Beef export trends continue
U.S. beef exports for 2011 are forecast at 2.48 billion pounds, 8-percent growth above 2010. First-quarter exports were 32 percent above year-earlier levels. Exports in the second quarter are expected to be about 11 percent higher year-over-year. Growth is expected to taper in the third quarter and should fall below yearearlier levels in the fourth quarter as U.S. beef supplies continue to become tighter. Much of this year’s export growth continues to stem from U.S. beef export markets in Asia. First-quarter exports to South Korea and Japan were 194 and 63 percent higher than in 2010, respectively, and exports to Hong Kong were 64 percent higher. U.S. beef exports to Taiwan and Vietnam thus far in the year have been below year-earlier levels—for Taiwan, due to increased inspections in that country for specific meat residues. First-quarter U.S. beef exports to Russia have also been strong for the beginning of the year—27 percent above 2010 levels during the same period. U.S. beef exports for 2012 are forecast at 2.45 billion pounds, only fractionally lower than the current year’s forecast. Although total U.S. beef supplies will be about 4 percent lower in 2012, strong international demand for beef is expected to maintain elevated U.S. beef export levels.

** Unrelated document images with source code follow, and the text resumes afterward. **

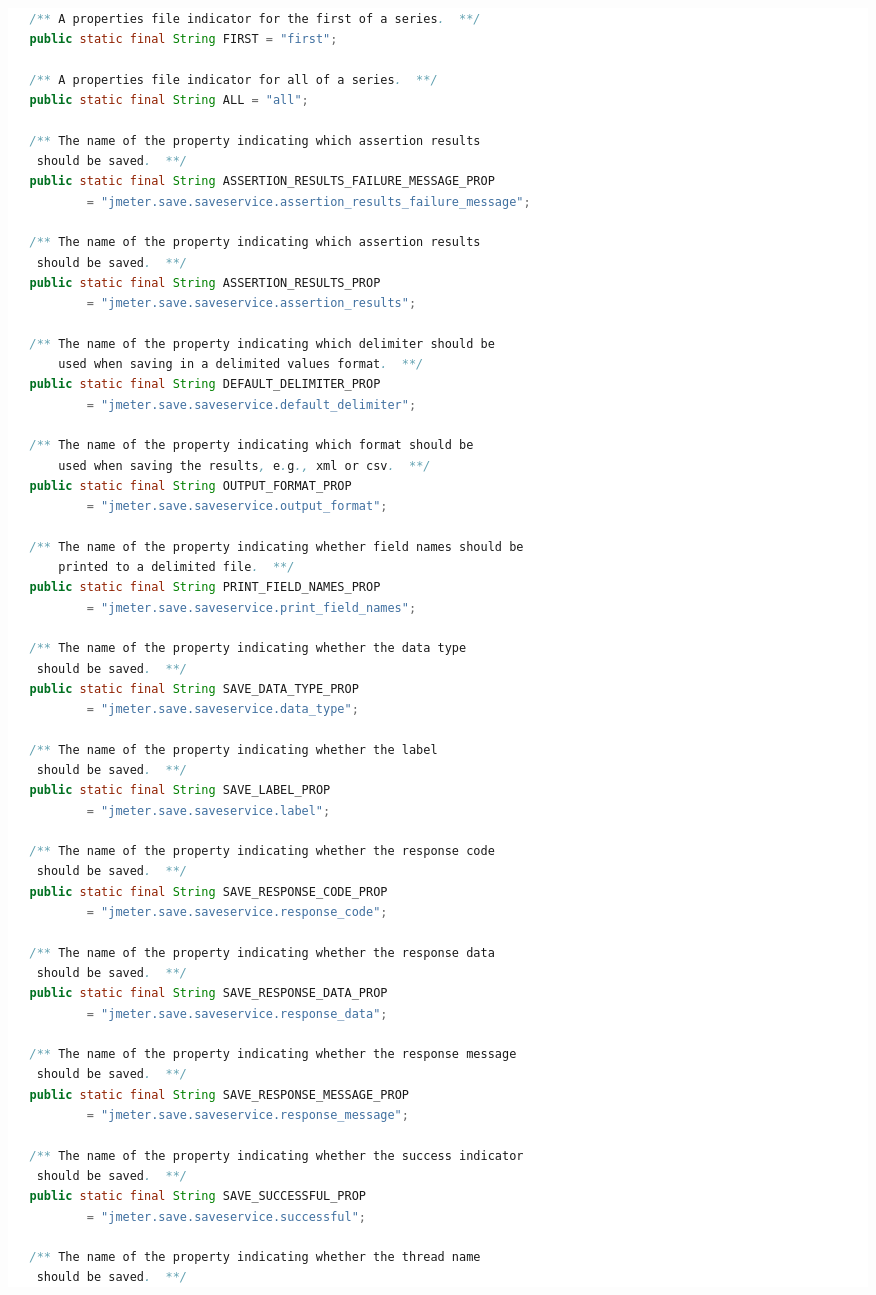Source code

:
 ```java
   /** A properties file indicator for the first of a series.  **/
   public static final String FIRST = "first";

   /** A properties file indicator for all of a series.  **/
   public static final String ALL = "all";

   /** The name of the property indicating which assertion results
    should be saved.  **/
   public static final String ASSERTION_RESULTS_FAILURE_MESSAGE_PROP
           = "jmeter.save.saveservice.assertion_results_failure_message";

   /** The name of the property indicating which assertion results
    should be saved.  **/
   public static final String ASSERTION_RESULTS_PROP
           = "jmeter.save.saveservice.assertion_results";

   /** The name of the property indicating which delimiter should be
       used when saving in a delimited values format.  **/
   public static final String DEFAULT_DELIMITER_PROP
           = "jmeter.save.saveservice.default_delimiter";

   /** The name of the property indicating which format should be
       used when saving the results, e.g., xml or csv.  **/
   public static final String OUTPUT_FORMAT_PROP
           = "jmeter.save.saveservice.output_format";

   /** The name of the property indicating whether field names should be
       printed to a delimited file.  **/
   public static final String PRINT_FIELD_NAMES_PROP
           = "jmeter.save.saveservice.print_field_names";

   /** The name of the property indicating whether the data type
    should be saved.  **/
   public static final String SAVE_DATA_TYPE_PROP
           = "jmeter.save.saveservice.data_type";

   /** The name of the property indicating whether the label
    should be saved.  **/
   public static final String SAVE_LABEL_PROP
           = "jmeter.save.saveservice.label";

   /** The name of the property indicating whether the response code
    should be saved.  **/
   public static final String SAVE_RESPONSE_CODE_PROP
           = "jmeter.save.saveservice.response_code";

   /** The name of the property indicating whether the response data
    should be saved.  **/
   public static final String SAVE_RESPONSE_DATA_PROP
           = "jmeter.save.saveservice.response_data";

   /** The name of the property indicating whether the response message
    should be saved.  **/
   public static final String SAVE_RESPONSE_MESSAGE_PROP
           = "jmeter.save.saveservice.response_message";

   /** The name of the property indicating whether the success indicator
    should be saved.  **/
   public static final String SAVE_SUCCESSFUL_PROP
           = "jmeter.save.saveservice.successful";

   /** The name of the property indicating whether the thread name
    should be saved.  **/
```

USDA resumes slaughter data reports
The computer problems that had interfered with USDA’s reporting of slaughter data have been resolved, according to the agency. Last week, a spokesperson said that the data stream, which analysts use to calculate a variety of supply and demand information, was restored and that further problems with the data in the future are not expected. A number of market analysts said that the interruption in USDA slaughter data could pose problems for determining protein production and consumer supply and demand if it was not quickly restored.
AMI applauds E-Verify changes
The American Meat Institute (AMI) applauded proposed changes in the current E-Verify worker identification program included in measures President Obama announced last week as part of comprehensive immigration reform. “AMI has supported the E-Verify program and has advocated for improvements to strengthen the system. We are encouraged by the president’s recent statements to improve this important tool and we look forward to continuing our work with the administration on this issue,” said AMI President and CEO J. Patrick Boyle in a statement. Some of the proposed changes include: requiring mandatory use of the system, phased in over several years; increasing civil penalties for employers who knowingly hire unauthorized workers; providing clearer criminal provisions and more comprehensive penalties for fraudulent use or acquisition of a Social Security card ; and piloting the development of a biometric identifier that could be potentially used for employment verification in the future.
Alliance to Feed the Future gains support
American Farmers for the Advancement and Conservation of Technology (AFACT) has joined the Alliance to Feed the Future to help tell the story of modern farming from the heart of the family farmer. AFACT is comprised of farm families from across the country that seek to help all participants in the food chain to understand the benefits of technology used to produce affordable food with minimal impact on the environment. Misperceptions about how food is produced on modern farms are common, and AFACT farmers want consumers to have access to fact-based information that provides peace of mind about how today’s food is produced. The Alliance currently has 63 members and continues to grow. All sectors of the food value chain have come together in the alliance—including professional societies, commodity groups, farmer organizations, industry and academia. Membership in the Alliance will help multiply the effects of their individual and joint efforts to tell the true and balanced story of modern food production.